The West End producer also vowed her shows would now always charge a discounted rate for preview performances.

Her pledge comes after the first preview of Hamlet was reviewed by a number of national newspapers, breaking the critical embargo set by the production team.

In the wake of the controversy, it is understood that Friedman met with critics last week to discuss a review embargo for the upcoming West End play Harry Potter and the Cursed Child, which she is producing.

Both The Times and the Daily Mail published early reviews of Hamlet, while writers from The Telegraph and Radio Times also published first-look previews.

Times critic Kate Maltby later defended her review by highlighting that preview tickets were the same price as for performances after the official opening.

Speaking to BBC Radio 4’s Front Row, Friedman claimed she charged more than usual for previews in order to subsidise 9,000 cheaper £10 tickets across the play’s run.

She explained: “Many limited-run plays don’t always have a pre and post-opening price difference.

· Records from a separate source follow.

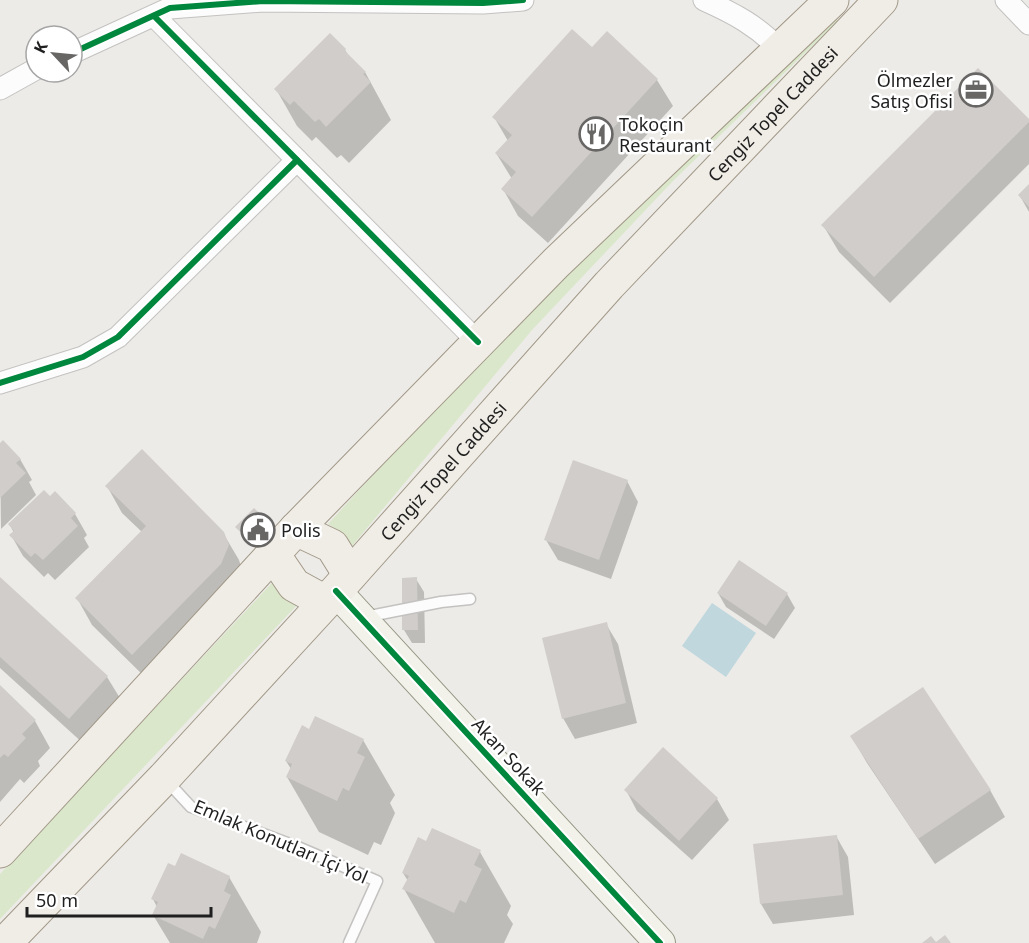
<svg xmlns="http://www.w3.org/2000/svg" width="1029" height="943" font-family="'Noto Sans',sans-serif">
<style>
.grass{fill:#dae7ca}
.water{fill:#bfd7dd}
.shadow{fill:#0003}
.building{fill:#d0cdcb}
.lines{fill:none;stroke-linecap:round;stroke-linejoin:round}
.lane-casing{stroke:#c3c2c0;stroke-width:13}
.street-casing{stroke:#c3c2c0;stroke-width:23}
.secondary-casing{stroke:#949582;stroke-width:32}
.primary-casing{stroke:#a19887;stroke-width:35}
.lane{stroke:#fcfcfc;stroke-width:10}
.street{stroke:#fcfcfc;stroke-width:21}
.secondary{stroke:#f2f2eb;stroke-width:30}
.primary{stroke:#f0ece6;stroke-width:33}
.cycleway-casing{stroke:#fff;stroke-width:10}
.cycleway{stroke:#00873e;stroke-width:6}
.labels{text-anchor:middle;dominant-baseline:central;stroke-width:5;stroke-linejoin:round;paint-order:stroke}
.poi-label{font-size:18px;fill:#1f1f1f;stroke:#fff;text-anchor:start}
.street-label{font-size:18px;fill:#1f1f1f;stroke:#fff}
</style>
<rect width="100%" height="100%" fill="#edebe8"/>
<g class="grass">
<path d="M834,17L838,21L673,181L532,330L352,546L343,533L328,524L464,376L615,225Z"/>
<path d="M272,583L299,603L0,919V874Z"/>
</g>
<path class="water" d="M712,603L756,633L726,677L682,646Z"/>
<g class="shadow">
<path d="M592,49L657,80L673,106L548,243L518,216L503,189L512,179L496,153L508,141L494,117Z"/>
<path d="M345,50L350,58L365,72L391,120L349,163L341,155L337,158L316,137L312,141L297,126L276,89Z"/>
<path d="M1029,121V164L890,303L839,252L823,225Z"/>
<path d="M1029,186V212L1020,196Z"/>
<path d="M0,445L20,459L32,480L29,482L36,495L1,529Z"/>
<path d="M627,481L638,502L611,579L558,560L546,540Z"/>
<path d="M107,486L223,533L239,560L243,573L148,680L92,625L77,598L142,532L122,513Z"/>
<path d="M55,494L75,514L87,535L84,538L89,547L55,580L48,573L44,577L23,556L11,535L14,533L10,525Z"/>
<path d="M254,510L274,533L257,550L237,527Z"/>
<path d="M0,579L107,677L123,703L85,745L0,668Z"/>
<path d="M416,579L424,592L425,643H412L404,630Z"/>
<path d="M718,593L787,594L795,608L774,639L726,607Z"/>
<path d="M606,624L618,644L637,723L575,739L563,718Z"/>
<path d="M0,688L35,721L50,748L38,761L40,766L24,783L20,779L0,802Z"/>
<path d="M310,731L363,740L395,795L390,803L395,813L381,845L374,842L368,855L319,832L287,777L291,769L286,761Z"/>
<path d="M852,737L990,790L1005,817L935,864L867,763Z"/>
<path d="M663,750L717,799L729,820L692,860L637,811L626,790Z"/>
<path d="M836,836L848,857L854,915L773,924L761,904Z"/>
<path d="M427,843L480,852L511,906L507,915L513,924L504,943H435L404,889L408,881L403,873Z"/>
<path d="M229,877L261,932L257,943H170L153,915L157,907L153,899Z"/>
</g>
<g class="building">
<path d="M572,29L592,47L607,31L658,79L532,217L501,189L516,172L495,153L512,135L492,117Z"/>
<path d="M330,33L346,49L345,51L366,72L363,74L371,82L326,127L319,119L315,122L294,101L290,105L274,89Z"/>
<path d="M978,68L1029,119V122L874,277L821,225Z"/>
<path d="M1029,184V207L1018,195Z"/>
<path d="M3,440L21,459L16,463L26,473L0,498V443Z"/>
<path d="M142,449L224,532L229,545L221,564L132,655L75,598L146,526L105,486Z"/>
<path d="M573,460L628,480L599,560L544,540Z"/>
<path d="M44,490L50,496L55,491L76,513L71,518L78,526L43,560L35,553L31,557L9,535L14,531L8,524Z"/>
<path d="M254,508L272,525L253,544L235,527Z"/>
<path d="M739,560L788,593L766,626L717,593Z"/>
<path d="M0,577L108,676L69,719L0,657Z"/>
<path d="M417,577L418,630H402V578Z"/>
<path d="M607,622L626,703L562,719L542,638Z"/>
<path d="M0,685L36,720L22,734L26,738L8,757L4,754L0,758Z"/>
<path d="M923,687L991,790L918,839L850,736Z"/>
<path d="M315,716L364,739L357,753L365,757L349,791L343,788L337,801L286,777L292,764L285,761L302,725L309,729Z"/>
<path d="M663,747L718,798L679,841L624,790Z"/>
<path d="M432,828L481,850L474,865L482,869L466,903L460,900L454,913L402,889L409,876L402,873L418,837L426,841Z"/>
<path d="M837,835L843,895L760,904L753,844Z"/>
<path d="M181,853L230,876L224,891L231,895L215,929L209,926L203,939L152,915L158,902L151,899L168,863L175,866Z"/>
<path d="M945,935L951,943H922L931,936L936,942Z"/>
</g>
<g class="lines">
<defs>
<g id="lane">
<path d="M365,617L441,602L470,599"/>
<path d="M166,780L191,807L298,847L377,881L349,943"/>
</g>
<g id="street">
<path d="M704,0C733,13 758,26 780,50"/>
<path d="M1006,0L1029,24"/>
<path d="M154,16L478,342"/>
<path d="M72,53L170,8L263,1L483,3L523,0"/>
<path d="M0,89L36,69"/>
<path d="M0,383L83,357L118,337L297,160"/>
</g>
<path id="secondary" d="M336,591L660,943"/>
<g id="primary">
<path d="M296,529L332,546L350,575"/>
<path d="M273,554L294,585L325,602"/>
<path d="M0,851L296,529L556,263L832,0"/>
<path id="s1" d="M5,943L164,778L336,591L609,285L881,0"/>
</g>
</defs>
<use href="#lane" class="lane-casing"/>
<use href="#street" class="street-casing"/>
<use href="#secondary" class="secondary-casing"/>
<use href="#primary" class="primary-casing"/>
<use href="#lane" class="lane"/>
<use href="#street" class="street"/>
<use href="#secondary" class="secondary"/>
<use href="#primary" class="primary"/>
<defs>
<g id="cycleway">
<path d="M154,16L478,342"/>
<path d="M72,53L170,8L263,1L483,3L523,0"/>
<path d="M0,383L83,357L118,337L297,160"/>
<path d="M336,591L660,943"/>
</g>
</defs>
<use href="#cycleway" class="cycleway-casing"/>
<use href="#cycleway" class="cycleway"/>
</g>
<defs>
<symbol id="office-ring" viewBox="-11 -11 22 22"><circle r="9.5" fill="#fff" stroke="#676665" stroke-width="1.5"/><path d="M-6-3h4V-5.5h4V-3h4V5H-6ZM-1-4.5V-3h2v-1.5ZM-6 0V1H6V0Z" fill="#676665"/></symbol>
<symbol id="restaurant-ring" viewBox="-11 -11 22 22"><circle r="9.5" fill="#fff" stroke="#676665" stroke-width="1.5"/><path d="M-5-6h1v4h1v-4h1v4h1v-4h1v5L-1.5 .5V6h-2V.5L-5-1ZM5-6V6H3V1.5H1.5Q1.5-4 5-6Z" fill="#676665"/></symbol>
<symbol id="civic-ring" viewBox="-11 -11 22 22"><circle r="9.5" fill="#fff" stroke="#676665" stroke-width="1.5"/><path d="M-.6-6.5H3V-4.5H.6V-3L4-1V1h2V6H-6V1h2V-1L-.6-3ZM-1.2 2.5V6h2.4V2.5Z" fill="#676665"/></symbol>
</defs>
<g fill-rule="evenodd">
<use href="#office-ring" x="957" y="71" width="38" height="38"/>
<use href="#restaurant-ring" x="577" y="115" width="38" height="38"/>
<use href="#civic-ring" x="239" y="511" width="38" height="38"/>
</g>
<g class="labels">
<g class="poi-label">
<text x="953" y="80" text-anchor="end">Ölmezler<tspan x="953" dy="21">Satış Ofisi</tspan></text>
<text x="619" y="124">Tokoçin<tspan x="619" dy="21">Restaurant</tspan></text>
<text x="281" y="530">Polis</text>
</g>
<g class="street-label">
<text stroke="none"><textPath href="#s1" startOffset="1130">Cengiz Topel Caddesi</textPath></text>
<text stroke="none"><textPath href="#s1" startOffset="644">Cengiz Topel Caddesi</textPath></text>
<text transform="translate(509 756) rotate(47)">Akan Sokak</text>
<text transform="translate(281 841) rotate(23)">Emlak Konutları İçi Yol</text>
</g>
</g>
<g transform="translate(54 54) rotate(296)"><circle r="28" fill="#ffffff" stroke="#a5a5a5" stroke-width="1.5"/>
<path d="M0-4.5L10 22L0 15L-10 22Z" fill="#676665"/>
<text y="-9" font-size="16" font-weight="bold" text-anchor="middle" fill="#1f1f1f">K</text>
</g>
<path d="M27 907v9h184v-9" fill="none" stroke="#1f1f1f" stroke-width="3"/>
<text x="36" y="907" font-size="18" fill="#1f1f1f" stroke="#ffffff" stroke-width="4.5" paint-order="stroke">50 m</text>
</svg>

In the case of Hamlet, we didn’t have a pre-opening price difference because we’d made a different decision, which was to have 100 tickets at £10 across the house [every night], so we had total access.”

“We were only doing 12 weeks, it would have made it impossible to do the £10 tickets [otherwise],” she said.

Acknowledging fault, she continued: “In retrospect and in hindsight, I made the wrong decision. And I can say that I have absolutely revised my company’s policy as a result of what happened.”

“Whatever my decision on access is going to be, I will always have a pre and post-opening difference in pricing – because we lost our moral position in that argument.”

Adding that she “learned a huge amount” from the furore, Friedman went on to stress the importance of the preview process, and claimed critics broke a “gentleman’s agreement” by publishing early reviews.

She said: “We were all taken by surprise, and we felt very let down. The preview process is really crucial for the creative team to learn what they are doing in front of an audience.”

The producer continued: “You hope you will have done all the work necessary in that period, with an audience, to be ready for the national critics to then give their verdict. That’s the transaction; that’s the gentleman’s agreement.”